§ Source document:
Ambitious, inventive and completely dedicated to his craft, Andrew Sheridan is one of the finest chefs North Wales has ever produced.

The end goal for ambitious chefs is almost always to have their own restaurant where they have free reign to cook exactly what they want. It’s taken Andrew Sheridan fourteen years of steely determination to get to that point, but now his intimate, immersive and inventive restaurant 8 in Birmingham is a pure distillation of his maverick cooking style.

Born in Liverpool but growing up in North Wales, Andrew was essentially pushed into the world of professional cooking by his dad, who convinced him to get a job in a local pub to keep him out of trouble. There was no real interest in cooking before that – he admits his own mother was a terrible cook – and the food being served at the chain pub he worked at was nothing special at all. But when he moved on to work at a slightly more upmarket restaurant something clicked; Andrew began reading about famous chefs, watching TV series like Boiling Point and realised if he started to work hard and dedicate himself properly, he could turn cooking into a serious career.

With a drive to learn how to cook at a much higher level than he’d been exposed to so far, Andrew took a pay cut and upped sticks to Chester, to work at the new Michael Caines’ ABode hotel restaurant in 2010. Initially put in the brasserie rather than the fine dining restaurant, his work ethic and willingness to learn got him noticed, and after he won North West Chef of The Year in 2011 the head chef at the time Stuart Collins offered Andrew the position of executive sous chef in the fine dining operation at the hotel.

This was a shock to the system for Andrew, who was only twenty-one years old and had to quickly master things like plating purées and making stocks for sauces from scratch, but he credits Stuart Collins as the mentor who helped set him off on the path to becoming the chef he is today. Eventually, he decided to leave ABode to return to North Wales. After initially struggling to find a job, he worked at Chateau Rhianfa in Anglesey and got to grips with wedding catering, before a stint at Bodnant Food Centre’s River Room restaurant as head chef. After eighteen months he found himself becoming complacent and not pushing himself as much as he wanted to, so he decided to move down to South Wales and start to create his own style of cooking at Sosban in Llanelli.

Whilst trying to figure out what kind of chef he wanted to be, Andrew would regularly switch up menus and experiment with techniques and flavours. After being invited to compete in Great British Menu in 2018 but losing out to Chris Harrod, he realised he was trying to put too many elements on his plates; after stripping back his cooking style to become more confident and concise, he won the Welsh heat when he returned to the show the following year.

By this point Andrew had made a name for himself as a ‘maverick chef’, but one who had now grown into his own style and produced food that was inventive but assured and focused on the plate. So when Sosban suddenly closed, it threw a huge spanner in the works for Andrew’s trajectory. Wanting a fresh start, Andrew took his entire team with him down to Cornwall to work at The Stargazy Inn in Port Isaac, but soon felt things weren’t working out. Luckily, he was introduced to Sam and Emma Morgan, who had opened the ambitious Craft Dining Rooms in Birmingham’s International Convention Centre. With a huge space to fill, the restaurant offers a vast range of all-day dining options, plus the alfresco Craft English Garden. When Andrew got on board as executive chef of the whole operation, he certainly had his work cut out for him. However, never one to stop pushing, he also set about creating a chef’s table experience housed inside Craft Dining Rooms unlike anything else that’s come before.

§ Tasks:
1. In the Andrew Sheridan profile, condense the paragraph that begins "With a drive to learn" into a short bulleted list that keeps its main facts.
2. Extract the passage of the Andrew Sheridan profile from "Ambitious, inventive and" to "maverick cooking style.", copying it word for word.
3. According to the Andrew Sheridan profile, who did Andrew lose to when he first competed in Great British Menu in 2018?

(Data entries)

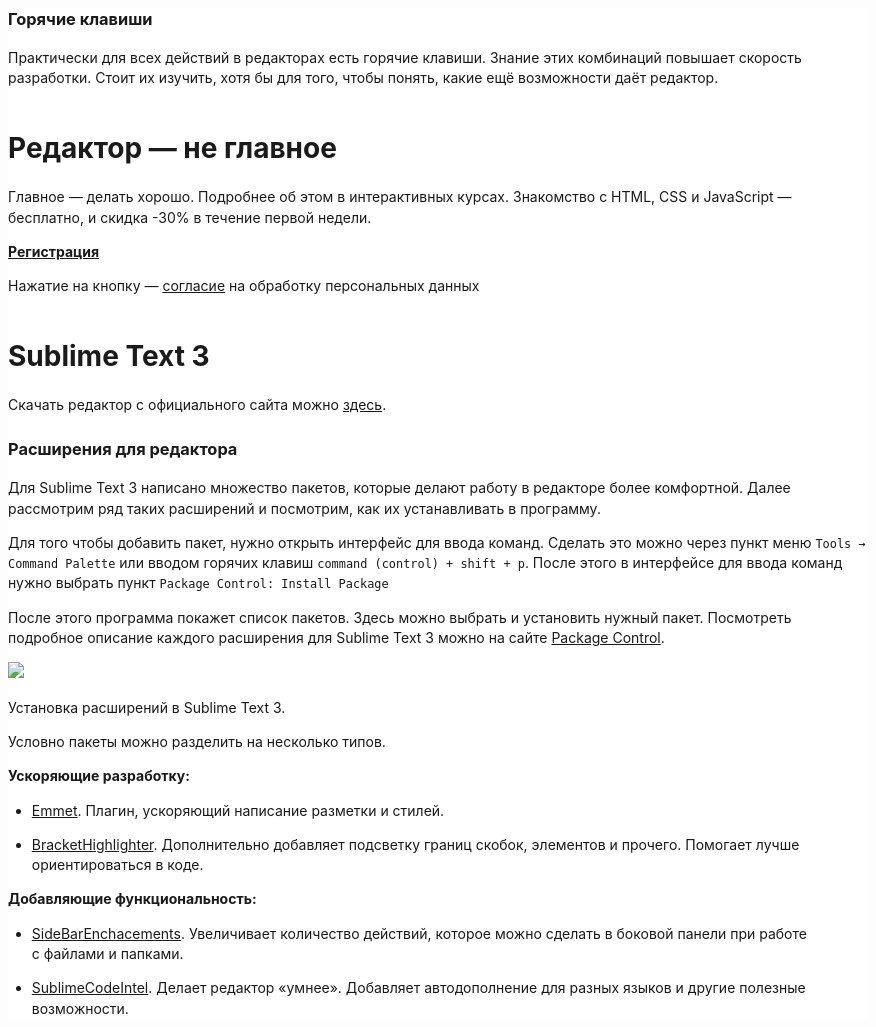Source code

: ### Горячие клавиши

Практически для всех действий в редакторах есть горячие клавиши. Знание этих комбинаций повышает скорость разработки. Стоит их изучить, хотя бы для того, чтобы понять, какие ещё возможности даёт редактор.

# **Редактор — не главное**

Главное — делать хорошо. Подробнее об этом в интерактивных курсах. Знакомство с HTML, CSS и JavaScript — бесплатно, и скидка -30% в течение первой недели.

[**Регистрация**](https://htmlacademy.ru/signup)

Нажатие на кнопку — [согласие](https://htmlacademy.ru/docs/agreement) на обработку персональных данных

# **Sublime Text 3**

Скачать редактор с официального сайта можно [здесь](https://www.sublimetext.com/3).

### Расширения для редактора

Для Sublime Text 3 написано множество пакетов, которые делают работу в редакторе более комфортной. Далее рассмотрим ряд таких расширений и посмотрим, как их устанавливать в программу.

Для того чтобы добавить пакет, нужно открыть интерфейс для ввода команд. Сделать это можно через пункт меню `Tools → Command Palette` или вводом горячих клавиш `command (control) + shift + p`. После этого в интерфейсе для ввода команд нужно выбрать пункт `Package Control: Install Package`

После этого программа покажет список пакетов. Здесь можно выбрать и установить нужный пакет. Посмотреть подробное описание каждого расширения для Sublime Text 3 можно на сайте [Package Control](https://packagecontrol.io/browse/popular).

![](https://assets.htmlacademy.ru/img/blog/40/13sublime-packages@1x.jpg)

Установка расширений в Sublime Text 3.

Условно пакеты можно разделить на несколько типов.

**Ускоряющие разработку:**

- [Emmet](https://packagecontrol.io/packages/Emmet). Плагин, ускоряющий написание разметки и стилей.

- [BracketHighlighter](https://packagecontrol.io/packages/BracketHighlighter). Дополнительно добавляет подсветку границ скобок, элементов и прочего. Помогает лучше ориентироваться в коде.

**Добавляющие функциональность:**

- [SideBarEnchacements](https://packagecontrol.io/packages/SideBarEnhancements). Увеличивает количество действий, которое можно сделать в боковой панели при работе с файлами и папками.

- [SublimeCodeIntel](https://packagecontrol.io/packages/SublimeCodeIntel). Делает редактор «умнее». Добавляет автодополнение для разных языков и другие полезные возможности.
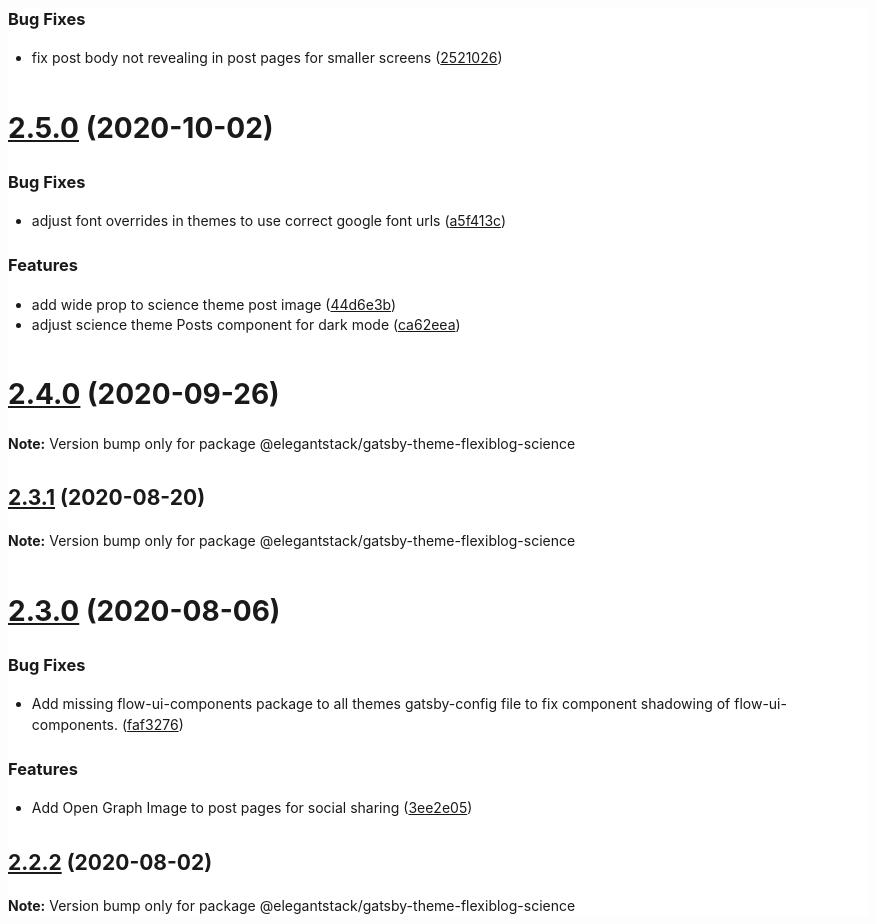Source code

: ### Bug Fixes

- fix post body not revealing in post pages for smaller screens ([2521026](https://gitlab.com/alimoosavi15/gatsby-theme-flexiblog/commit/2521026bb2002f496c75ae3b1438e94c33ee97e0))

# [2.5.0](https://gitlab.com/alimoosavi15/gatsby-theme-flexiblog/compare/v2.4.0...v2.5.0) (2020-10-02)

### Bug Fixes

- adjust font overrides in themes to use correct google font urls ([a5f413c](https://gitlab.com/alimoosavi15/gatsby-theme-flexiblog/commit/a5f413cebdfd4279845c19ced807b06d93b9ae2d))

### Features

- add wide prop to science theme post image ([44d6e3b](https://gitlab.com/alimoosavi15/gatsby-theme-flexiblog/commit/44d6e3b2e24beb093622cb0045a1031fb519c902))
- adjust science theme Posts component for dark mode ([ca62eea](https://gitlab.com/alimoosavi15/gatsby-theme-flexiblog/commit/ca62eeae4345cef7d924a92882361ae3e3851457))

# [2.4.0](https://gitlab.com/alimoosavi15/gatsby-theme-flexiblog/compare/v2.3.1...v2.4.0) (2020-09-26)

**Note:** Version bump only for package @elegantstack/gatsby-theme-flexiblog-science

## [2.3.1](https://gitlab.com/alimoosavi15/gatsby-theme-flexiblog/compare/v2.3.0...v2.3.1) (2020-08-20)

**Note:** Version bump only for package @elegantstack/gatsby-theme-flexiblog-science

# [2.3.0](https://gitlab.com/alimoosavi15/gatsby-theme-flexiblog/compare/v2.2.3...v2.3.0) (2020-08-06)

### Bug Fixes

- Add missing flow-ui-components package to all themes gatsby-config file to fix component shadowing of flow-ui-components. ([faf3276](https://gitlab.com/alimoosavi15/gatsby-theme-flexiblog/commit/faf32760fc0102ddc98eb56a51b0733f78754cc4))

### Features

- Add Open Graph Image to post pages for social sharing ([3ee2e05](https://gitlab.com/alimoosavi15/gatsby-theme-flexiblog/commit/3ee2e05369f2722c6e44a442099a3fa82944e845))

## [2.2.2](https://gitlab.com/alimoosavi15/gatsby-theme-flexiblog/compare/v2.2.1...v2.2.2) (2020-08-02)

**Note:** Version bump only for package @elegantstack/gatsby-theme-flexiblog-science
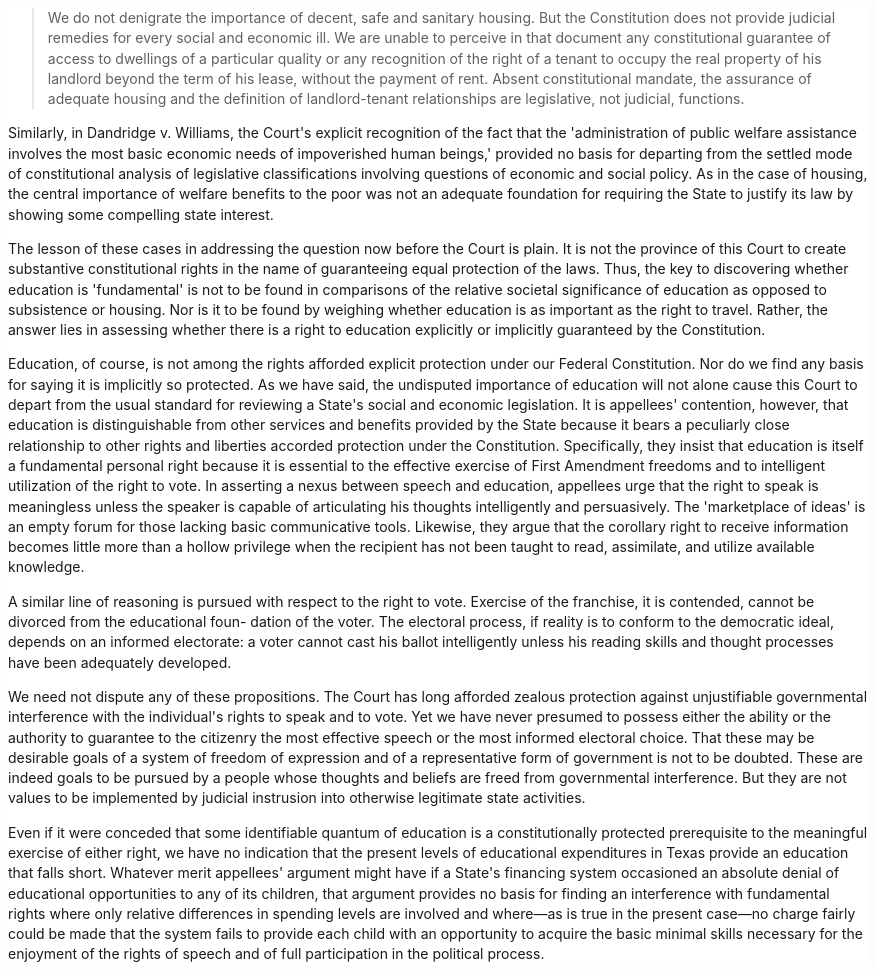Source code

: > We do not denigrate the importance of decent, safe and sanitary housing. But the Constitution does not provide judicial remedies for every social and economic ill. We are unable to perceive in that document any constitutional guarantee of access to dwellings of a particular quality or any recognition of the right of a tenant to occupy the real property of his landlord beyond the term of his lease, without the payment of rent. Absent constitutional mandate, the assurance of adequate housing and the definition of landlord-tenant relationships are legislative, not judicial, functions.

Similarly, in Dandridge v. Williams, the Court's explicit recognition of the fact that the 'administration of public welfare assistance involves the most basic economic needs of impoverished human beings,' provided no basis for departing from the settled mode of constitutional analysis of legislative classifications involving questions of economic and social policy. As in the case of housing, the central importance of welfare benefits to the poor was not an adequate foundation for requiring the State to justify its law by showing some compelling state interest.

The lesson of these cases in addressing the question now before the Court is plain. It is not the province of this Court to create substantive constitutional rights in the name of guaranteeing equal protection of the laws. Thus, the key to discovering whether education is 'fundamental' is not to be found in comparisons of the relative societal significance of education as opposed to subsistence or housing. Nor is it to be found by weighing whether education is as important as the right to travel. Rather, the answer lies in assessing whether there is a right to education explicitly or implicitly guaranteed by the Constitution.

Education, of course, is not among the rights afforded explicit protection under our Federal Constitution. Nor do we find any basis for saying it is implicitly so protected. As we have said, the undisputed importance of education will not alone cause this Court to depart from the usual standard for reviewing a State's social and economic legislation. It is appellees' contention, however, that education is distinguishable from other services and benefits provided by the State because it bears a peculiarly close relationship to other rights and liberties accorded protection under the Constitution. Specifically, they insist that education is itself a fundamental personal right because it is essential to the effective exercise of First Amendment freedoms and to intelligent utilization of the right to vote. In asserting a nexus between speech and education, appellees urge that the right to speak is meaningless unless the speaker is capable of articulating his thoughts intelligently and persuasively. The 'marketplace of ideas' is an empty forum for those lacking basic communicative tools. Likewise, they argue that the corollary right to receive information becomes little more than a hollow privilege when the recipient has not been taught to read, assimilate, and utilize available knowledge.

A similar line of reasoning is pursued with respect to the right to vote. Exercise of the franchise, it is contended, cannot be divorced from the educational foun- dation of the voter. The electoral process, if reality is to conform to the democratic ideal, depends on an informed electorate: a voter cannot cast his ballot intelligently unless his reading skills and thought processes have been adequately developed.

We need not dispute any of these propositions. The Court has long afforded zealous protection against unjustifiable governmental interference with the individual's rights to speak and to vote. Yet we have never presumed to possess either the ability or the authority to guarantee to the citizenry the most effective speech or the most informed electoral choice. That these may be desirable goals of a system of freedom of expression and of a representative form of government is not to be doubted. These are indeed goals to be pursued by a people whose thoughts and beliefs are freed from governmental interference. But they are not values to be implemented by judicial instrusion into otherwise legitimate state activities.

Even if it were conceded that some identifiable quantum of education is a constitutionally protected prerequisite to the meaningful exercise of either right, we have no indication that the present levels of educational expenditures in Texas provide an education that falls short. Whatever merit appellees' argument might have if a State's financing system occasioned an absolute denial of educational opportunities to any of its children, that argument provides no basis for finding an interference with fundamental rights where only relative differences in spending levels are involved and where—as is true in the present case—no charge fairly could be made that the system fails to provide each child with an opportunity to acquire the basic minimal skills necessary for the enjoyment of the rights of speech and of full participation in the political process.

§ Solution list:
1.
- Andrew wanted to learn to cook at a much higher level, so he took a pay cut and moved to Chester.
- In 2010 he started at the new Michael Caines' ABode hotel restaurant.
- He was first placed in the brasserie rather than the fine dining restaurant.
- His work ethic and willingness to learn got him noticed.
- He won North West Chef of The Year in 2011.
- Head chef Stuart Collins then offered him the post of executive sous chef in the hotel's fine dining operation.

2.
Ambitious, inventive and completely dedicated to his craft, Andrew Sheridan is one of the finest chefs North Wales has ever produced.

The end goal for ambitious chefs is almost always to have their own restaurant where they have free reign to cook exactly what they want. It’s taken Andrew Sheridan fourteen years of steely determination to get to that point, but now his intimate, immersive and inventive restaurant 8 in Birmingham is a pure distillation of his maverick cooking style.

3. He lost to Chris Harrod.